You have to be careful because there is something called “hypothesis testing” (devised by Jerzy Neyman and Egon Pearson), and also something called “significance testing” (devised by Ronald Fisher). Almost no one uses those methods, so while they may have problems it is really not worth being concerned about.

However, there is an extremely popular method called NHST, or “null hypothesis significance testing”m (apparently devised by stats 101 textbook writers in the 1940s such as EF Lindquist) which is a nonsensical mixture of significance and hypothesis testing.

No one should be expected to comprehend NHST, because it makes no sense. Gerd Gigerenzer’s paper “Mindless Statistics” is a decent intro to this “hybrid”: https://www.sciencedirect.com/science/article/abs/pii/S1053535704000927

• Anonymous says:

Quote from above: “Gerd Gigerenzer’s paper “Mindless Statistics” is a decent intro to this “hybrid”

Thank you for the link to Gigerenzer’s paper, which i think would be a nice addition to the required reading list!

I read it (inbetween cooking, and eating, dinner), it already made things more clear to me, but should read it again to fully grasp it all.

Since i don’t want to be involved with doing actual science myself anymore, i will refrain from doing so because i would like to spend my time differently.

If i was still (attempting to) doing research, i would plan to read it a 2nd time though.

• Anonymous says:

Quote from above: “Thank you for the link to Gigerenzer’s paper, which i think would be a nice addition to the required reading list!”

I thought about it about 2 days ago, but i am commening on it now: i wonder if it could be interesting, fun, useful, etc. when this blog would have a “Required Reading” or “You should definitely have read this one”- day. Reading papers like those of Meehl and Gigerenzer mentioned above can possibly help remind, or make clear, to people that papers (and scientists) like this exist.

On this “Required Reading”-day, certain papers that may not be known to (young) (social) scientists could be given some extra attention. This could, for instance, be done on the 1st Sunday of the month or something like that. I think that frequency would not be (-come) annoying, and on Sunday people may perhaps have a little more time to read an entire paper and think and comment about something a bit different, and it would be sort of something that people would know about after a while.

It could be especially suitable for discussing the “classics of the classics” type of papers, and perhaps also the “should be a classics of the classics” papers. The blogpost could briefly mention the content of the paper, or use a specific quote to make people curious, or simply copy-paste the abstract, or simply be attached to a fun or interesting story, etc. (basically how things go on this blog already).

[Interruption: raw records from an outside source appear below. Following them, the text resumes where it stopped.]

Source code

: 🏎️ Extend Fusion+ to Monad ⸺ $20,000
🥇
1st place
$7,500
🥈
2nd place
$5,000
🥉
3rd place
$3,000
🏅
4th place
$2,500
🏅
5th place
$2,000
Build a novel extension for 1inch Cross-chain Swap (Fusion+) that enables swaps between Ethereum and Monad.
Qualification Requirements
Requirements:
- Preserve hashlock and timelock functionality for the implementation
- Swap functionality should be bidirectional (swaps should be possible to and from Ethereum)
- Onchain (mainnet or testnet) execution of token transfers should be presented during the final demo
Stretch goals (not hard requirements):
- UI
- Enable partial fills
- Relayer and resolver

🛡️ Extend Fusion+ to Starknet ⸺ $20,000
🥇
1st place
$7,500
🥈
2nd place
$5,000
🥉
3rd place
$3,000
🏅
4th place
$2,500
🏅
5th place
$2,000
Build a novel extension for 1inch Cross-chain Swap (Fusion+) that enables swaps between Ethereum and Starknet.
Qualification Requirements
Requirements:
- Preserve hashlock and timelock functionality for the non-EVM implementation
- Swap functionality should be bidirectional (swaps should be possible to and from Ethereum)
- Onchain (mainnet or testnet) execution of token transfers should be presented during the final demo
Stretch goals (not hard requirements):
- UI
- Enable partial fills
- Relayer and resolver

And, suggestions for a “Required Reading” paper could be made in a specific blogpost that could be written for this specific purpose. If this would subsequently be mentioned with every “Required Reading” blogpost, people can go there and suggest something. This will also possibly help concerning people not talking about “Required Reading” paper X in a specific blogpost about “Required Reading” paper Y.

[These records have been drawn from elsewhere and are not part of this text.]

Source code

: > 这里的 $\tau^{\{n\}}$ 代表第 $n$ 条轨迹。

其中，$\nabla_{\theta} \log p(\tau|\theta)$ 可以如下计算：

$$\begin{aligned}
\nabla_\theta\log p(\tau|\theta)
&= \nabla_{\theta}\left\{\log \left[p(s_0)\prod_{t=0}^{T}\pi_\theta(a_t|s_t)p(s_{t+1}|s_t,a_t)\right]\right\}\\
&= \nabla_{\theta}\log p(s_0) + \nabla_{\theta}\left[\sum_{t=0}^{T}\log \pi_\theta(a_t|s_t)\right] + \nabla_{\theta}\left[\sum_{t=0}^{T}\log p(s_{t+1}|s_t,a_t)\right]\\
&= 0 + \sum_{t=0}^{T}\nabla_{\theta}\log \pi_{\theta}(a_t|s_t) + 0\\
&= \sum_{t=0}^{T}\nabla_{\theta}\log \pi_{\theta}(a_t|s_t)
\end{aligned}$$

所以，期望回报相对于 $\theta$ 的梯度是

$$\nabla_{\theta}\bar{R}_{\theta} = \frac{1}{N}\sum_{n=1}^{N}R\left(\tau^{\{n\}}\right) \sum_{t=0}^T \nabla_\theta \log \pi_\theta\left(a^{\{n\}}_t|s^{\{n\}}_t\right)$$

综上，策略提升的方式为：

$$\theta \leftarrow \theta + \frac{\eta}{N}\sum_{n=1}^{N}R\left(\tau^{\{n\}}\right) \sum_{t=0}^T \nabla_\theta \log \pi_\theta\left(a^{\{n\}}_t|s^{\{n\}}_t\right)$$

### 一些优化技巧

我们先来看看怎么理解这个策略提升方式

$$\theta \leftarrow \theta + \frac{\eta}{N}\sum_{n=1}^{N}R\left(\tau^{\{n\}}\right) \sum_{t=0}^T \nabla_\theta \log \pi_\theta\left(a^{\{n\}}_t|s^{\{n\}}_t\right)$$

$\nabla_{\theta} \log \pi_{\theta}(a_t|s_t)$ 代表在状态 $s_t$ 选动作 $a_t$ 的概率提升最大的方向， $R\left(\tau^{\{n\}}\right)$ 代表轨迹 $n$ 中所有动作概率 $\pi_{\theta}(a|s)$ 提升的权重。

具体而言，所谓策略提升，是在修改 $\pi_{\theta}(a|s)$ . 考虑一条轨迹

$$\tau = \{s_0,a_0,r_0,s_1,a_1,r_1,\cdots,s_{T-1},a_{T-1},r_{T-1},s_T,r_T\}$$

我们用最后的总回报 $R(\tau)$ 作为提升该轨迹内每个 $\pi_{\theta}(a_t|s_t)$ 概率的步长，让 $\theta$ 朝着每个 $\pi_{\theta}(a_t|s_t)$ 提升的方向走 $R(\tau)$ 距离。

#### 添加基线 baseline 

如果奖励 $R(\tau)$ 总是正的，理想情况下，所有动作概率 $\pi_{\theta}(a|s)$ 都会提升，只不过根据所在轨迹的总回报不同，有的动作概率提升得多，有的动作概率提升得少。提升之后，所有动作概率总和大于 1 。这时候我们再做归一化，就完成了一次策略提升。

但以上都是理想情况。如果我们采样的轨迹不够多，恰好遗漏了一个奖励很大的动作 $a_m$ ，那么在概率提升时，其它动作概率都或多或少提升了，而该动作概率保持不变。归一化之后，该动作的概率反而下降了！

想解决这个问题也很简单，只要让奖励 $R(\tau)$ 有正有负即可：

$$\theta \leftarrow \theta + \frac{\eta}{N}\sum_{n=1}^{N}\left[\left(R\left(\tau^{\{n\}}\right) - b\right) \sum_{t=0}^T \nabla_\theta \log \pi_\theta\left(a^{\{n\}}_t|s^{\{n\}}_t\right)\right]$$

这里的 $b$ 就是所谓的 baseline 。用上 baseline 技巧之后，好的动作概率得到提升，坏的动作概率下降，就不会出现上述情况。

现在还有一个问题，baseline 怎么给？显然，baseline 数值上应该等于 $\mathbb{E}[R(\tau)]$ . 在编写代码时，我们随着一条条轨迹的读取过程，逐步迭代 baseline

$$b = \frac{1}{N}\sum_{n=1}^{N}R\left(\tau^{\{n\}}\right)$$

Perhaps you could end up with a nice series, like:

1) “Required Reading” January 2020: P. E. Meehl (1967) “Theory-testing in Psychology and Physics: A methodological paradox”

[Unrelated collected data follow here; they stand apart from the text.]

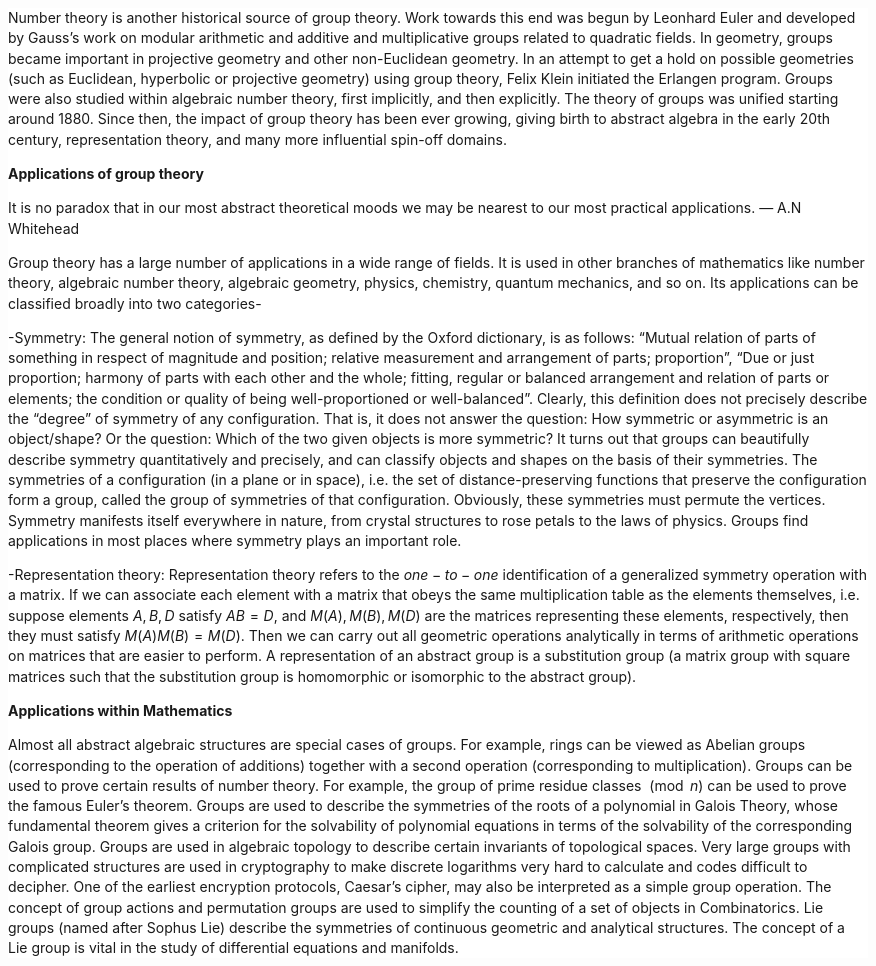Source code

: Number theory is another historical source of group theory. Work towards this end was begun by Leonhard Euler and developed by Gauss’s work on modular arithmetic and additive and multiplicative groups related to quadratic fields. In geometry, groups became important in projective geometry and other non-Euclidean geometry. In an attempt to get a hold on possible geometries (such as Euclidean, hyperbolic or projective geometry) using group theory, Felix Klein initiated the Erlangen program. Groups were also studied within algebraic number theory, first implicitly, and then explicitly. The theory of groups was unified starting around 1880. Since then, the impact of group theory has been ever growing, giving birth to abstract algebra in the early 20th century, representation theory, and many more influential spin-off domains.

**Applications of group theory**

It is no paradox that in our most abstract theoretical moods we may be nearest to our most practical applications. — A.N Whitehead

Group theory has a large number of applications in a wide range of fields. It is used in other branches of mathematics like number theory, algebraic number theory, algebraic geometry, physics, chemistry, quantum mechanics, and so on. Its applications can be classified broadly into two categories-

-Symmetry: The general notion of symmetry, as defined by the Oxford dictionary, is as follows: “Mutual relation of parts of something in respect of magnitude and position; relative measurement and arrangement of parts; proportion”, “Due or just proportion; harmony of parts with each other and the whole; fitting, regular or balanced arrangement and relation of parts or elements; the condition or quality of being well-proportioned or well-balanced”. Clearly, this definition does not precisely describe the “degree” of symmetry of any configuration. That is, it does not answer the question: How symmetric or asymmetric is an object/shape? Or the question: Which of the two given objects is more symmetric? It turns out that groups can beautifully describe symmetry quantitatively and precisely, and can classify objects and shapes on the basis of their symmetries. The symmetries of a configuration (in a plane or in space), i.e. the set of distance-preserving functions that preserve the configuration form a group, called the group of symmetries of that configuration. Obviously, these symmetries must permute the vertices. Symmetry manifests itself everywhere in nature, from crystal structures to rose petals to the laws of physics. Groups find applications in most places where symmetry plays an important role.

-Representation theory: Representation theory refers to the $one-to-one$ identification of a generalized symmetry operation with a matrix. If we can associate each element with a matrix that obeys the same multiplication table as the elements themselves, i.e. suppose elements $A, B, D$ satisfy $AB=D$, and $M(A), M(B), M(D)$ are the matrices representing these elements, respectively, then they must satisfy $M(A)M(B)=M(D)$. Then we can carry out all geometric operations analytically in terms of arithmetic operations on matrices that are easier to perform. A representation of an abstract group is a substitution group (a matrix group with square matrices such that the substitution group is homomorphic or isomorphic to the abstract group).

**Applications within Mathematics**

Almost all abstract algebraic structures are special cases of groups. For example, rings can be viewed as Abelian groups (corresponding to the operation of additions) together with a second operation (corresponding to multiplication). Groups can be used to prove certain results of number theory. For example, the group of prime residue classes $\pmod n$ can be used to prove the famous Euler’s theorem. Groups are used to describe the symmetries of the roots of a polynomial in Galois Theory, whose fundamental theorem gives a criterion for the solvability of polynomial equations in terms of the solvability of the corresponding Galois group. Groups are used in algebraic topology to describe certain invariants of topological spaces. Very large groups with complicated structures are used in cryptography to make discrete logarithms very hard to calculate and codes difficult to decipher. One of the earliest encryption protocols, Caesar’s cipher, may also be interpreted as a simple group operation. The concept of group actions and permutation groups are used to simplify the counting of a set of objects in Combinatorics. Lie groups (named after Sophus Lie) describe the symmetries of continuous geometric and analytical structures. The concept of a Lie group is vital in the study of differential equations and manifolds.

2) “Required Reading” February 2020: G. Gigerenzer (2004) “Mindless Statistics”

Etc.

• Anoneuoid says:

Well, this isn’t my blog but basically you are suggesting a journal club.

Btw, if you like Paul Meehl. You can watch some of his lectures here: http://meehl.umn.edu/talks/philosophical-psychology-1989

• jd says:

This Meehl paper was amazing. I hadn’t heard of it. I searched this blog and found other posts about it.
Sure is interesting that everyone is still in a dither about this stuff, and it was all discussed in 1967…
It does seem a bit like that comment in Nature could have started with one big headline that read, “Hey! Read that Meehl paper from 52 years ago!”
Also, looks like I should have been pointed toward this stuff in school.